Prime Minister Julia Gillard had told world leaders she’ll drive a push to end global poverty by creating green jobs, despite green groups and unions accusing the world environment summit of being a failure.
In a seven-minute address to the United Nations sustainable development conference in Rio de Janeiro on Friday morning (AEST), Ms Gillard said that even though government heads had “already lowered other important ambitions”, it was important that the world put in place sustainable development goals (SDGs).
Ms Gillard and the Australian delegation have pushed hard for SDGs to replace eight UN millennium development goals, put in place to fight global poverty in 2000 and which expire in 2015.

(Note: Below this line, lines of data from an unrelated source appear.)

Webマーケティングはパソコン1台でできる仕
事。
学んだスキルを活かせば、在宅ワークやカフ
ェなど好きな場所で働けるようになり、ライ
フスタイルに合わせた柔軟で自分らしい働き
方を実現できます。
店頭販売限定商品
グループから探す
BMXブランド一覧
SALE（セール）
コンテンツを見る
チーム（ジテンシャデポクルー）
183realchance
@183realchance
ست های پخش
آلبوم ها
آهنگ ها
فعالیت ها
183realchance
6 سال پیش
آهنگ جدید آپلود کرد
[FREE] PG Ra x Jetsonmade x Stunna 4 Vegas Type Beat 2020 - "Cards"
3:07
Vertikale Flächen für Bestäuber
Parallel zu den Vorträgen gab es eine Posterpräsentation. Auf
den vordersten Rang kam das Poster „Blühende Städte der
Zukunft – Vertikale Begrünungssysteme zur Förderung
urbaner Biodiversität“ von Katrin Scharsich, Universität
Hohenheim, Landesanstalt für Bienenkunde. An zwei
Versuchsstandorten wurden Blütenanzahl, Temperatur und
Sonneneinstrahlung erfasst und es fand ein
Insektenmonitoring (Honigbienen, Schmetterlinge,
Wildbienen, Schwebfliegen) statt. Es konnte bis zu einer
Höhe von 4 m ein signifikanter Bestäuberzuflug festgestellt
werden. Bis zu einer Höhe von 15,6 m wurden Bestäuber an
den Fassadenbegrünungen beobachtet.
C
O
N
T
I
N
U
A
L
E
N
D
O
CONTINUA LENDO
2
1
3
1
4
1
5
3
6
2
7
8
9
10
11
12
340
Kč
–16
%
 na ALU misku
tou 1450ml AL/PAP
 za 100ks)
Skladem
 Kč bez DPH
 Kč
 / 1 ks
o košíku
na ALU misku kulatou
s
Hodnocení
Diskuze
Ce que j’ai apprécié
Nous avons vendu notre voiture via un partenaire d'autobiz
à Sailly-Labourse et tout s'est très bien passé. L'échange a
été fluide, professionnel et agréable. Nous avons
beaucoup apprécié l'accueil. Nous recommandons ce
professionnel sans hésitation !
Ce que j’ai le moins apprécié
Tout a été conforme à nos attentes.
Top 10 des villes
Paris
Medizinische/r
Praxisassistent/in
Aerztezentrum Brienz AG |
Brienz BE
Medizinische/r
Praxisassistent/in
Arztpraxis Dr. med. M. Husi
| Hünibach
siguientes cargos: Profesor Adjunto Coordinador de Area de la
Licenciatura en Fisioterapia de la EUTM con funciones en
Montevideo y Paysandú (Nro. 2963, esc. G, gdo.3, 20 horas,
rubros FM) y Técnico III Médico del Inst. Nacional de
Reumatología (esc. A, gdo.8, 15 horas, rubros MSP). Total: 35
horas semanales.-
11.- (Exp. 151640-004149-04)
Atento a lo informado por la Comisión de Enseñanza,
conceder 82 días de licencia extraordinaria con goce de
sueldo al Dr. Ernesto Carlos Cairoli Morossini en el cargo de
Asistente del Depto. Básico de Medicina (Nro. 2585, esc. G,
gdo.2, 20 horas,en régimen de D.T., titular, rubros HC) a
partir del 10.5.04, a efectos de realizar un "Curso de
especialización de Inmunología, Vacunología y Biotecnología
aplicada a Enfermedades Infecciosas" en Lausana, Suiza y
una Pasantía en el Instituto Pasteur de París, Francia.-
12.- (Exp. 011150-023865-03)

The prime minister has been appointed to co-chair a taskforce to oversee the final years of the millennium goals and ensure the 191 signatory nations meet their commitments.
“Everyone here knows that collective action is hard – and that global collective action can be even harder,” Ms Gillard said.
But targets work, Ms Gillard said, and create the firmest possible basis for long-term success.
Ms Gillard said Australia was playing its part in addressing climate change and creating green jobs by putting in place a carbon pricing scheme from July 1 and investing in renewable energy technology.
She also called for the establishment of a strong oceans governance convention.
“We are not here this week just to talk to each other, we’re here to decide, to agree – and then to act,” she said.
At the final day of the summit on Friday local time, delegates are expected to adopt a 50-page statement including a commitment to work on the new SDGs.
Australian Conservation Foundation executive director Don Henry told AAP that Australia had a good opportunity to play a role in drafting the SDGs over the next 18 months.
But he said the final agreement overall was weak.
“The main failure is there are not tangible concrete actions in the agreement,” Dr Henry said.